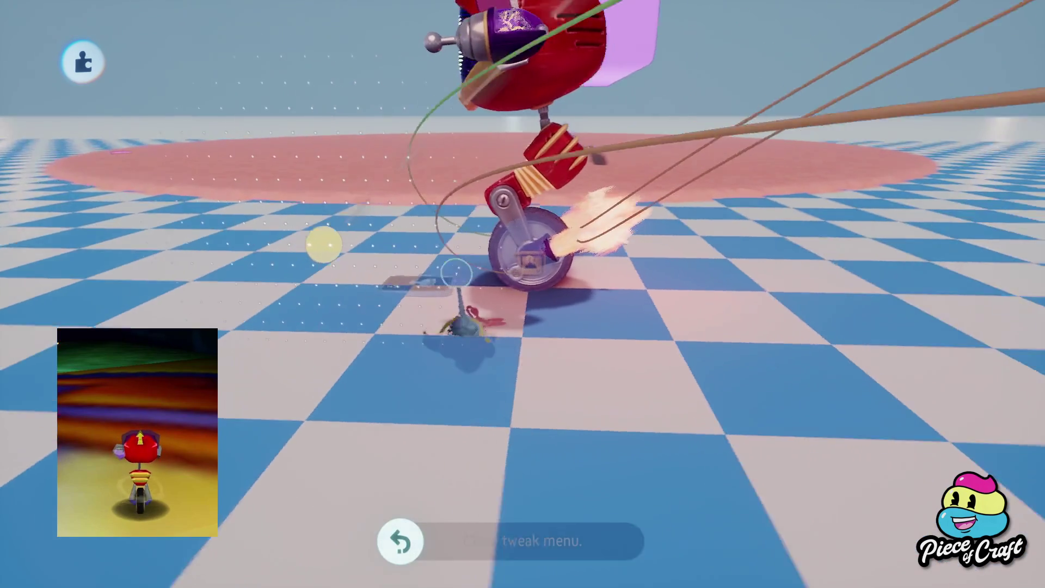
pyautogui.click(433, 327)
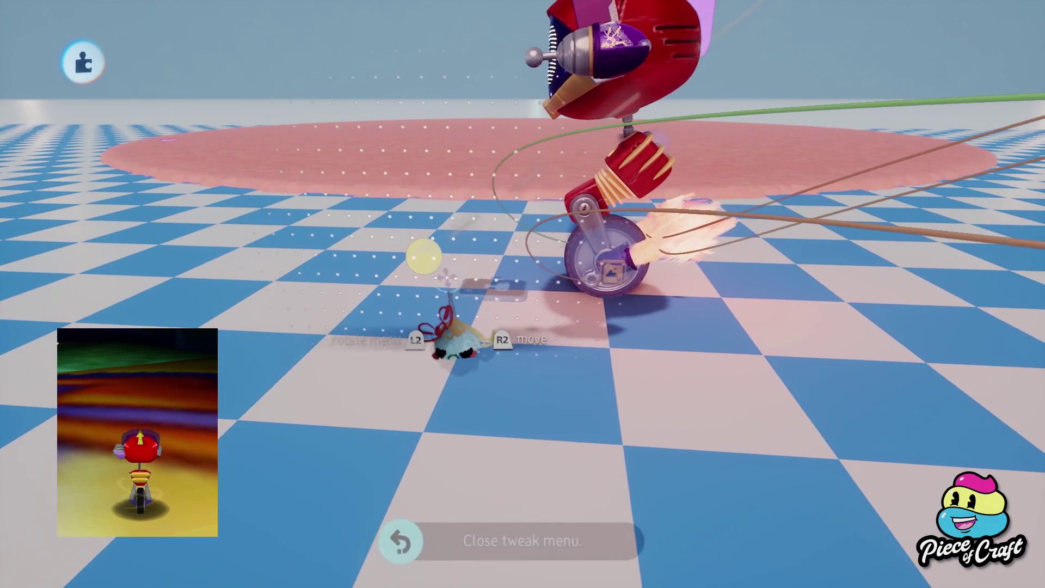
pyautogui.press('Escape')
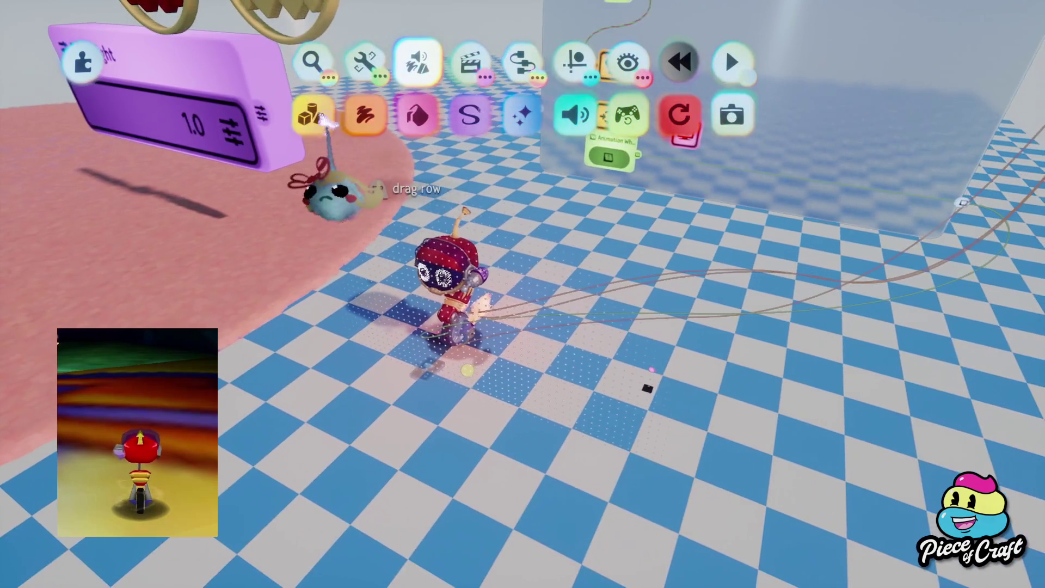
# - Stamp a cylinder shape on the checkerboard floor beside the robot, then leave sculpting
pyautogui.click(381, 188)
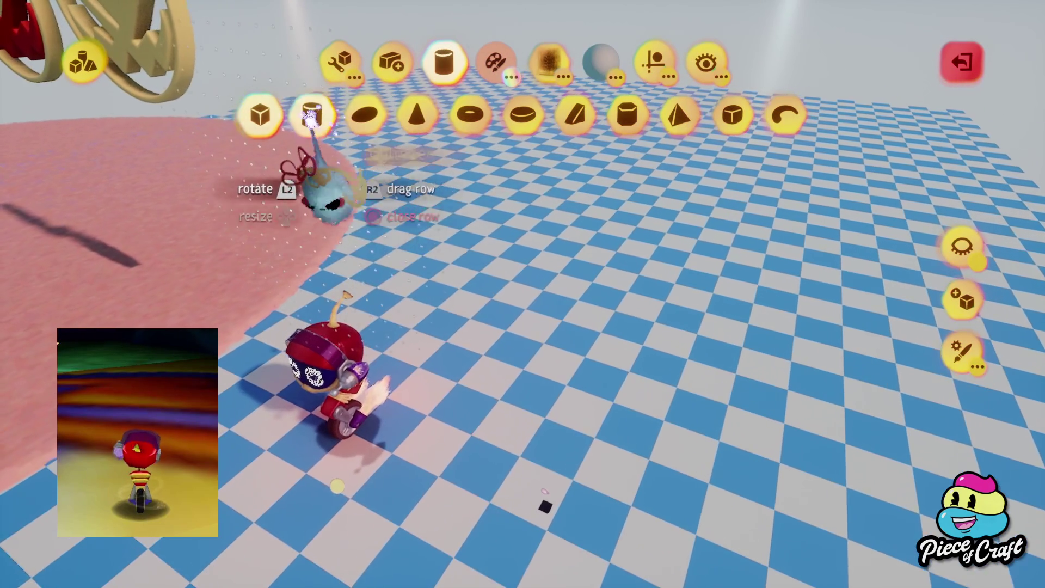
pyautogui.click(313, 114)
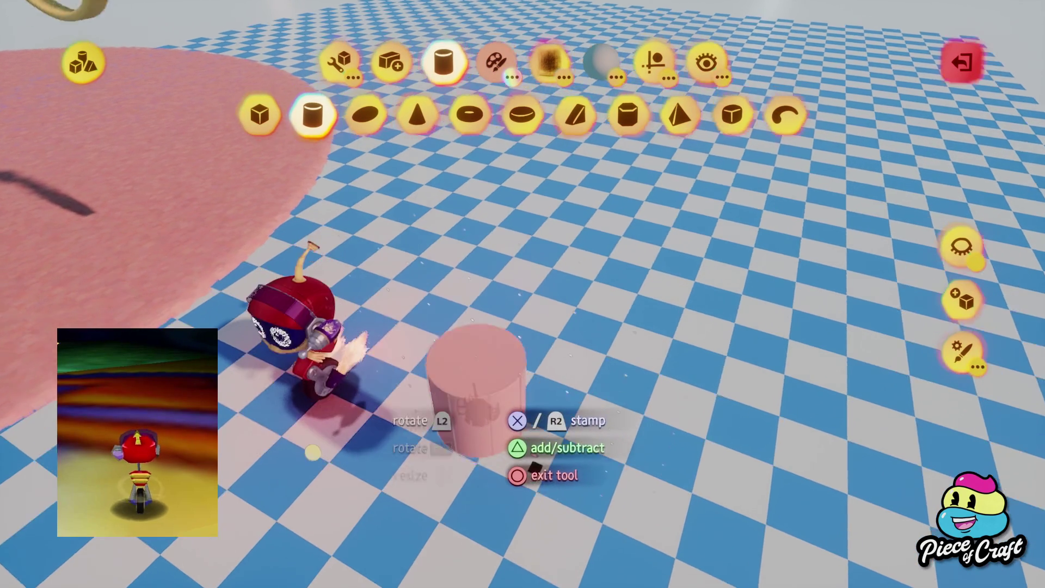
pyautogui.moveTo(311, 448)
pyautogui.mouseDown()
pyautogui.moveTo(248, 430)
pyautogui.moveTo(354, 415)
pyautogui.mouseUp()
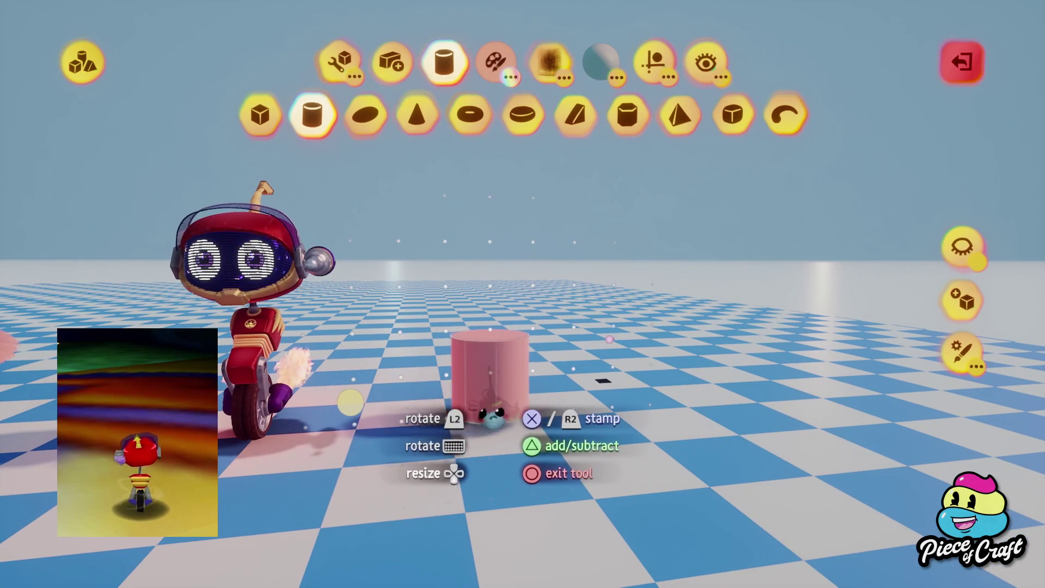
pyautogui.click(492, 411)
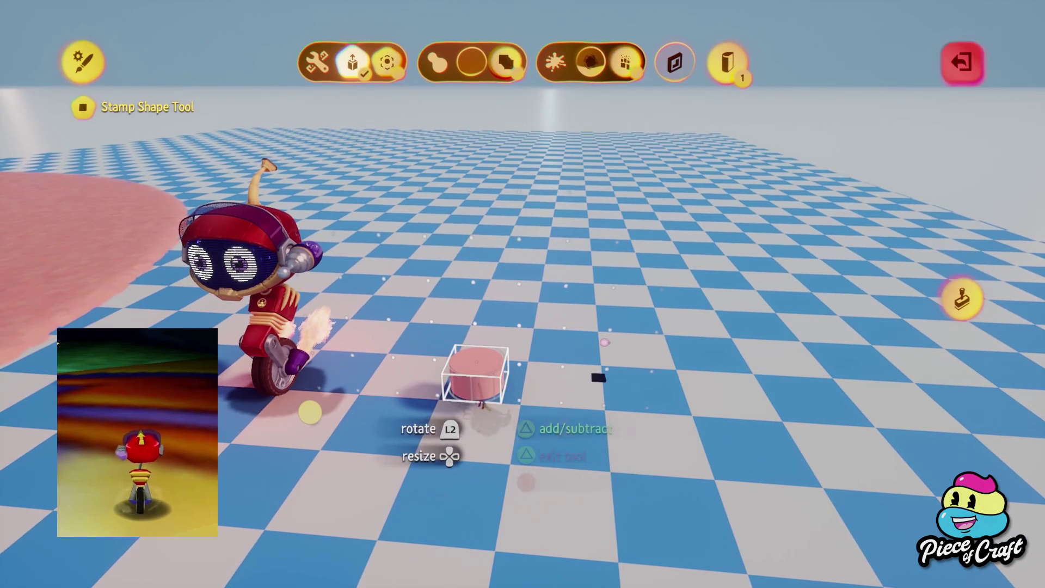
pyautogui.press('Escape')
○ ○ ○ ○ ○
### ASSIGNED TASK
Wherever the word "pyautogui" turns up in the material, copy the whole line.

### ANSWER SECTION
pyautogui.click(433, 327)
pyautogui.press('Escape')
pyautogui.click(381, 188)
pyautogui.click(313, 114)
pyautogui.moveTo(311, 448)
pyautogui.mouseDown()
pyautogui.moveTo(248, 430)
pyautogui.moveTo(354, 415)
pyautogui.mouseUp()
pyautogui.click(492, 411)
pyautogui.press('Escape')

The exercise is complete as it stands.